So I ran dgm setup first time and installation seems ok but when running using systemctl, got following:
[root@localhost cuda]# sudo systemctl status nvidia-dgcm
System has not been booted with systemd as init system (PID 1). Can't operate.
Failed to connect to bus: Host is down
root@localhost cuda]# sudo systemctl start nvidia-dgcm
System has not been booted with systemd as init system (PID 1). Can't operate.
Failed to connect to bus: Host is down
[root@localhost cuda]#
here is my setup script using instruction from dcgm website:
cat dcgm.sh
set -x
CUDA_VERSION=$(nvidia-smi | sed -E -n 's/.*CUDA Version: ([0-9]+)[.].*/\1/p')

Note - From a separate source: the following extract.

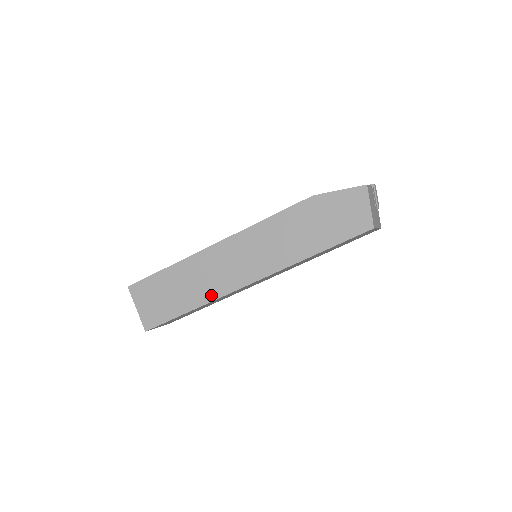
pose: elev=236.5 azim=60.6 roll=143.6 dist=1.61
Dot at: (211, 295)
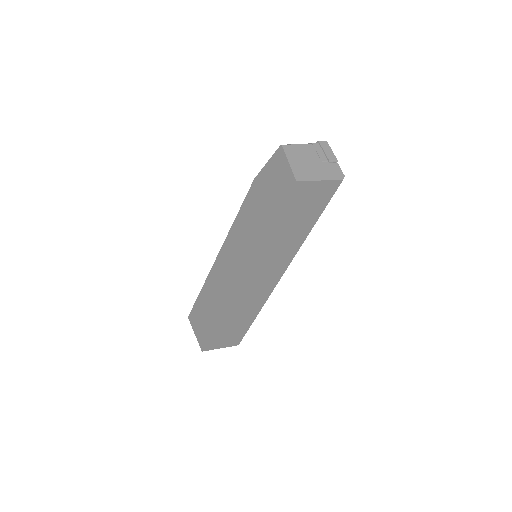
Dot at: (224, 303)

# Installing the recommended packages provides additional DCGM functionality
# which is not present in the DCGM opensource product. To opt out of these
# packages and the associated functionality, replace --setopt=install_weak_deps=True with --setopt=install_weak_deps=False.
sudo dnf install --assumeyes \
--setopt=install_weak_deps=True \
datacenter-gpu-manager-4-cuda${CUDA_VERSION}
sudo dnf install --assumeyes datacenter-gpu-manager-4-devel
sudo systemctl --now enable nvidia-dcgm
dcgmi discovery -l